Он пришел на помощь:
— К другой организации?… И ничего не знаете про Павла Викентьевича?
— Он?!
— Это героический человек, милый Виктор! Два года ходить со смертельной болезнью, как с ножом в сердце, знать, что ты обречен, терпеть адские муки…
Я слушал, и холодные мурашки медленно ползли по спине, словно от озноба. Майор Антонов. Пустой взгляд, ледяные глаза, безразличный голос, слова, медленно, словно нехотя процеживаемые сквозь плотно сжатые зубы, а потому особенно обидные: «Идите, я подумаю. После зайдёте еще раз»… Мы, оскорбленные, насмешничали — приступ высокомерия, недержание чванства. А человек, оказывается, собирал в кулак свою волю, чтобы не потерять сознание от дикой боли во время все учащающихся приступов…
— Что пожелать вам в наступающем году? — Арсеньев, прощаясь, долго не отпускал мою руку. — Здоровья, счастья… Чего еще?

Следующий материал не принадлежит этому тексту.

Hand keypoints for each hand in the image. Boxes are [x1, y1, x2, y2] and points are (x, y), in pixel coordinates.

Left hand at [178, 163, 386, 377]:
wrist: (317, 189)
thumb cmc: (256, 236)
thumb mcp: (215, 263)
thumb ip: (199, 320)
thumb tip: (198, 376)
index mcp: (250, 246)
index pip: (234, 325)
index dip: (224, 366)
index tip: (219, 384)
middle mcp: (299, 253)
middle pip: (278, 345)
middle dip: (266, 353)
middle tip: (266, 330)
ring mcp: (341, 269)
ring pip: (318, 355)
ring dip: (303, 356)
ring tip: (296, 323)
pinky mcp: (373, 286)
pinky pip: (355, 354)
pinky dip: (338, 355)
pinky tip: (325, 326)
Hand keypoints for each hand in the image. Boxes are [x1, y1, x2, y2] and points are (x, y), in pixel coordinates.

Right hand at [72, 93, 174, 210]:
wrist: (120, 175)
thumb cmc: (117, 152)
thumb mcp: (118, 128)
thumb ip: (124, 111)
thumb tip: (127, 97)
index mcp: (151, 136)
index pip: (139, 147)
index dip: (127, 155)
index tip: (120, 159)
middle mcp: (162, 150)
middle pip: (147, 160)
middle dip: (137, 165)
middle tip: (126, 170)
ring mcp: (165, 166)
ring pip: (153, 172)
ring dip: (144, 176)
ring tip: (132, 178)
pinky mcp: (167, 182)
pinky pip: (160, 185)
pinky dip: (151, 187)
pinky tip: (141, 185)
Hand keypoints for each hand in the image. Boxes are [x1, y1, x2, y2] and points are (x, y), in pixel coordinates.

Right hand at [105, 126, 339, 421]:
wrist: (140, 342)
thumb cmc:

— Пожалуй, хватит, Евгений Ильич.
— Нет, вот еще что — быть справедливым! И нужно-то для этого вроде совсем немного: ни специального образования, ни особых навыков, ни умения какого-то — всего лишь понимать других, чувствовать себя на их месте и в радости и в горе. Но, поверьте, нет ничего неважного, когда имеешь дело с людьми. Ведь несправедливость, допущенная даже как будто бы по отношению к одному, в конечном итоге оборачивается угрозой для всех.
— Как? — Меня поразила точность сказанного. — Несправедливость, допущенная по отношению к одному…

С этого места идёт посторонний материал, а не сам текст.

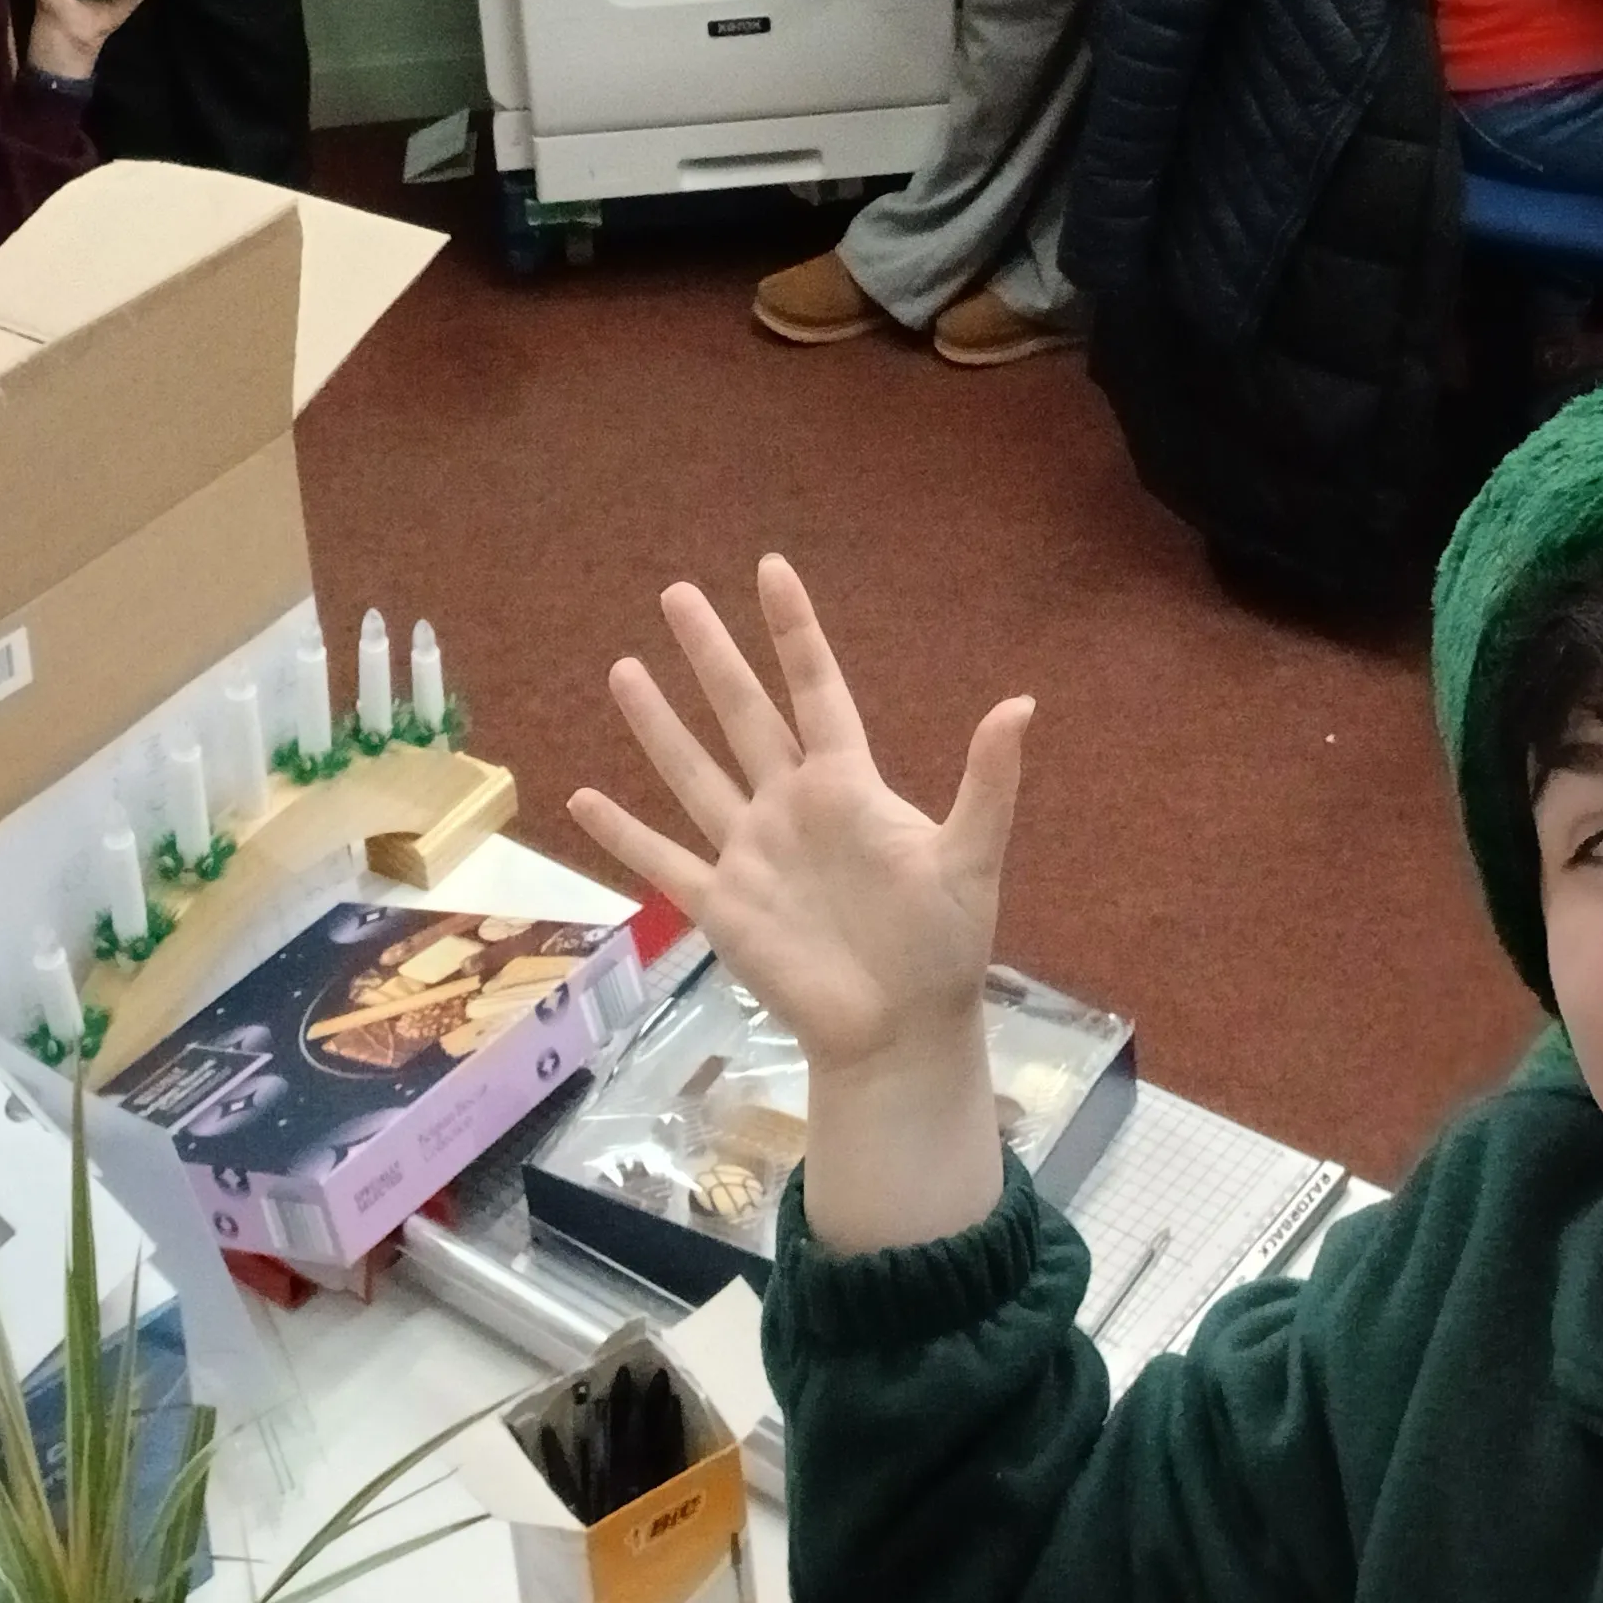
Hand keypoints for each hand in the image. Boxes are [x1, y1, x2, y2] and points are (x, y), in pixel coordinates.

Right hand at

Да, да, именно так! Вот я чуть было не допустил несправедливость к Андрею. Кому она была бы на руку?
— Ох, это вы здорово, Евгений Ильич!
— Ну, ну, — мне было видно, как высоко поднялась, приоткрыв смеющийся глаз, его левая бровь. Не путайте меня, пожалуйста, с Шарлем Монтенем, Виктор. Он же как-никак меня лет на двести старше.
Темнота и усиливавшаяся метель скрыли его мгновенно, а я все еще смотрел вслед, пытаясь угадать в снежной завесе знакомый силуэт в длиннополом пальто.
Резкий порыв ветра донес голос репродуктора с городской площади. Передавали вечернюю сводку Совинформбюро.
— …Западне Невеля… наступательные бои… более шестидесяти населенных пунктов…
Ого, уже двенадцатый час! Надо торопиться.
Примечания
1
Здесь и далее курсивом выделены отсутствовавшие на истрепанном последнем листе бумажной книге слова — восстановлены по смыслу.